The LM part stood for Lamborghini Militaria, a group of light military vehicles the brand developed to break into a new segment: the oil industry. The idea was for Lamborghini to sell vehicles to oil companies for use in exploration. None of the trucks produced were particularly appealing vehicles for their intended purpose, but the LM002’s civilian version took hold among the ultra wealthy.

Suiting the clientele, all civilian LM002s were fully equipped with expected luxuries like air conditioning, a stereo system, and an interior drowning in leather. Rear jump seats meant room for eight, if half that number skipped a seat belt. Not one to skimp on the ultimate luxury — power — the base engine was the 5.2-liter V12 used in later examples of the Countach. Those desiring greater displacement could opt for a 7.2-liter V12 sourced from a large power boat. All were five-speed manuals, which might make this the only time there was ever a V12, manual transmission SUV.
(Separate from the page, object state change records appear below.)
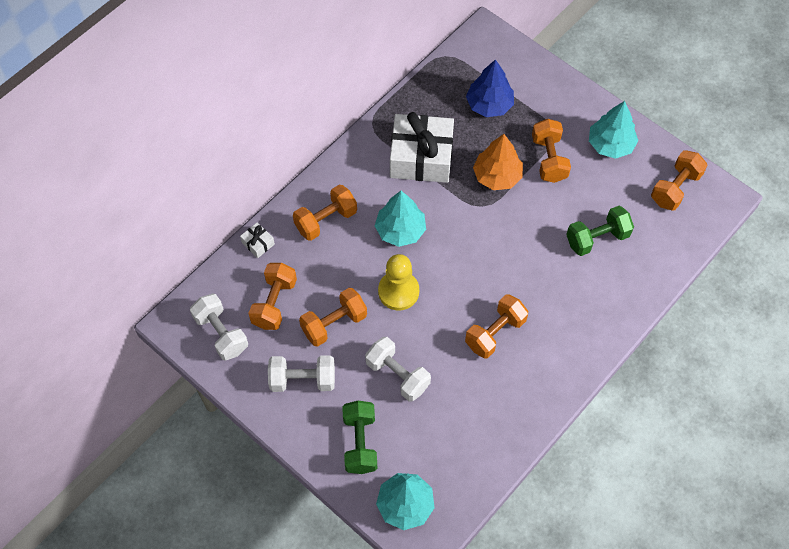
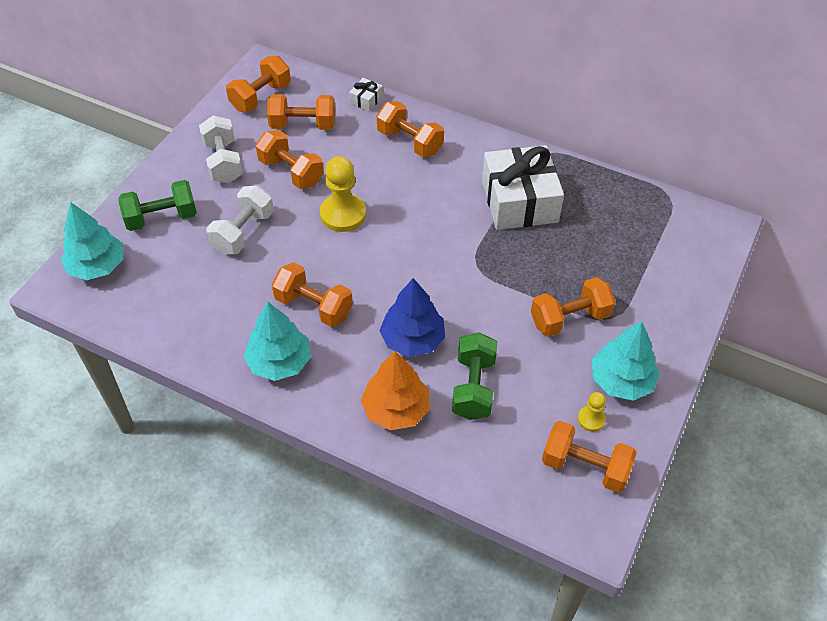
camera: 75 degrees right, 10 degrees down
(221, 333) = (261, 97): white dumbbell -> orange dumbbell
(400, 230) = (419, 201): turquoise tree -> turquoise tree (279, 362)
(489, 105) = (620, 248): blue tree -> blue tree (412, 339)
(497, 176) = (523, 272): orange tree -> orange tree (396, 409)
(597, 238) = (473, 387): green dumbbell -> green dumbbell turned 45 degrees clockwise
(638, 173) = (591, 419): none -> yellow pawn

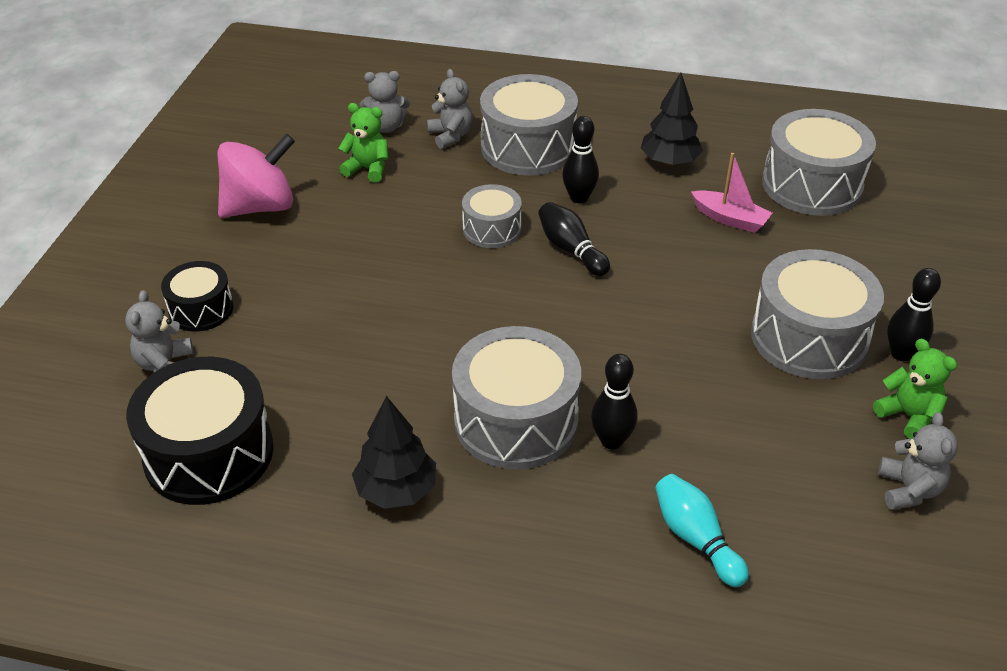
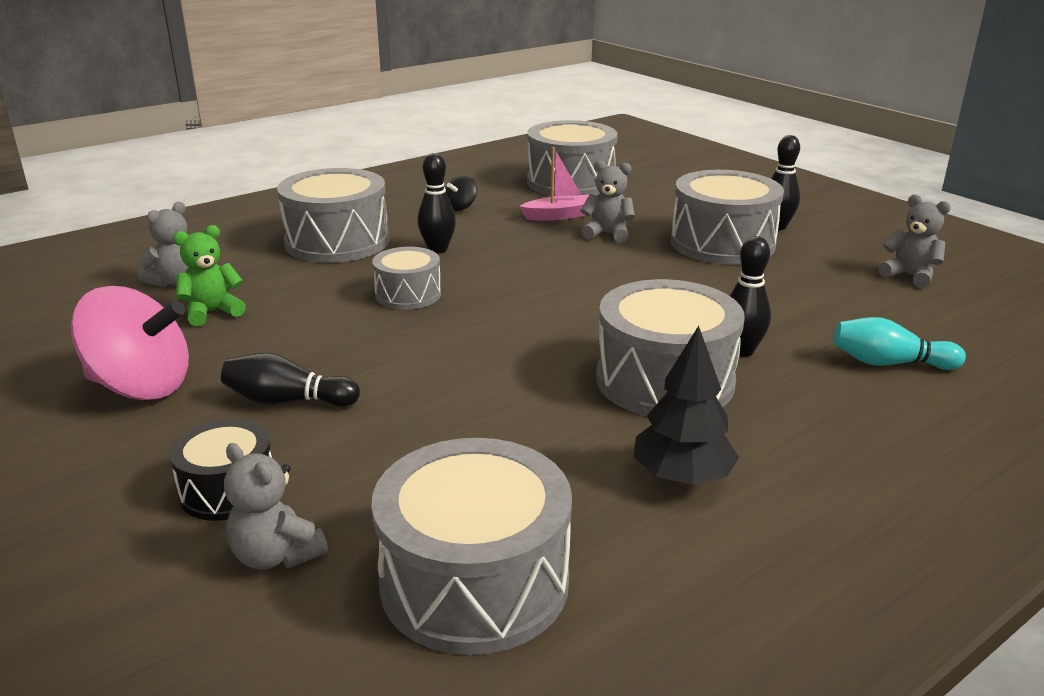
camera: 50 degrees left, 15 degrees down
(209, 453) = (474, 581): black drum -> grey drum
(260, 206) = (141, 387): pink spinning top -> pink spinning top turned 90 degrees clockwise
(451, 136) = (253, 262): grey teddy bear -> grey teddy bear (607, 234)
(571, 249) = (493, 276): black bowling pin -> black bowling pin (288, 401)
(669, 162) = (461, 207): black tree -> black spinning top
(908, 416) = (839, 248): green teddy bear -> none

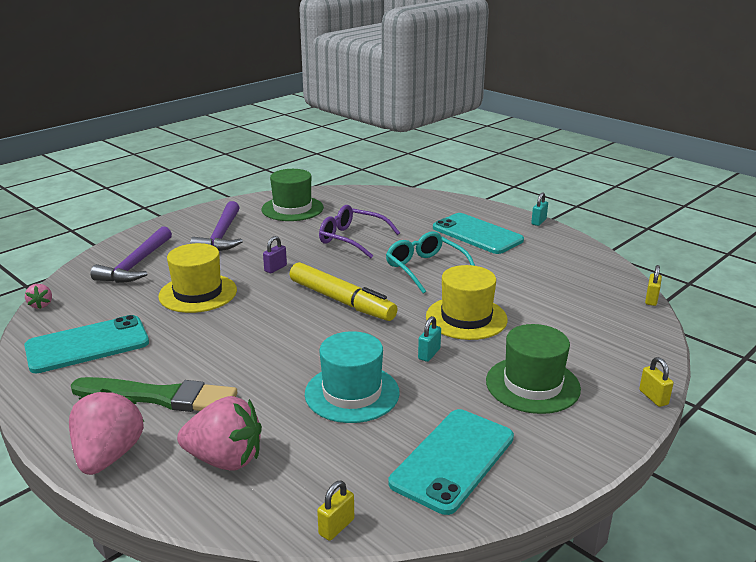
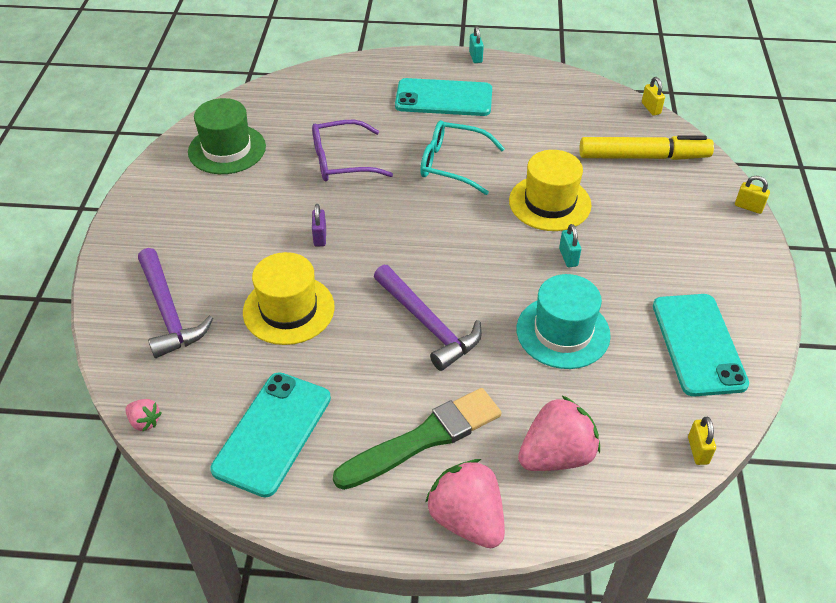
camera: 40 degrees left, 20 degrees up
(221, 236) = (204, 225): purple hammer -> purple hammer (427, 324)
(341, 301) = (431, 242): yellow marker -> yellow marker (643, 157)
(532, 385) = (669, 243): green hat -> none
Other unique features included the tires, which were custom-made by Pirelli. The Scorpion series rubber were run-flat 17 inches, and massive at 345/60. Two tread options were available: sand or mixed use. Extra costly at the time, today they ask around $25,000 a set. Part of the truck’s 5,952-pound weight was down to the 45-gallon fuel tank, which the 7.2L could empty rather quickly.

To aid in its off-road credibility, Lamborghini created an LM002 Evoluzione, intended for use in the Paris-Dakar Rally in 1988. Modifications were extensive: all excess weight was shed, and power increased to 600 horses. However, the build was not completed in time for Dakar as Lamborghini was short on cash. It did race later in Egypt and Greece, however, but wasn’t a winner.
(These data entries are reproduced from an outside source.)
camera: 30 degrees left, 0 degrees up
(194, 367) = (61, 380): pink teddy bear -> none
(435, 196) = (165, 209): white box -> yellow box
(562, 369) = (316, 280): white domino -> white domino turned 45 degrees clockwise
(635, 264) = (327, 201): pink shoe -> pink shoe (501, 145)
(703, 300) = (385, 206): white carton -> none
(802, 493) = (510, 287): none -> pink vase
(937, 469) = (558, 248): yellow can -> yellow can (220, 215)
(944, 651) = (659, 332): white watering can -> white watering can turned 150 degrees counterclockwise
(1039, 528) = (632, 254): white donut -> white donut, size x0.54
The LM002 remained in production through 1993, and a total of 328 examples rolled off the line in Bologna. The folks at Lamborghini must’ve been content with their singular dalliance into an SUV offering, as they didn’t get back in the game until 2018 with the Urus — and, of course, that’s actually an Audi.

Today’s regulation compliant LM|american is part of a limited run from 1989 to 1991 which were sold as new in North America. In stunning navy metallic over white, it sold recently in Chicago.

[Images: seller]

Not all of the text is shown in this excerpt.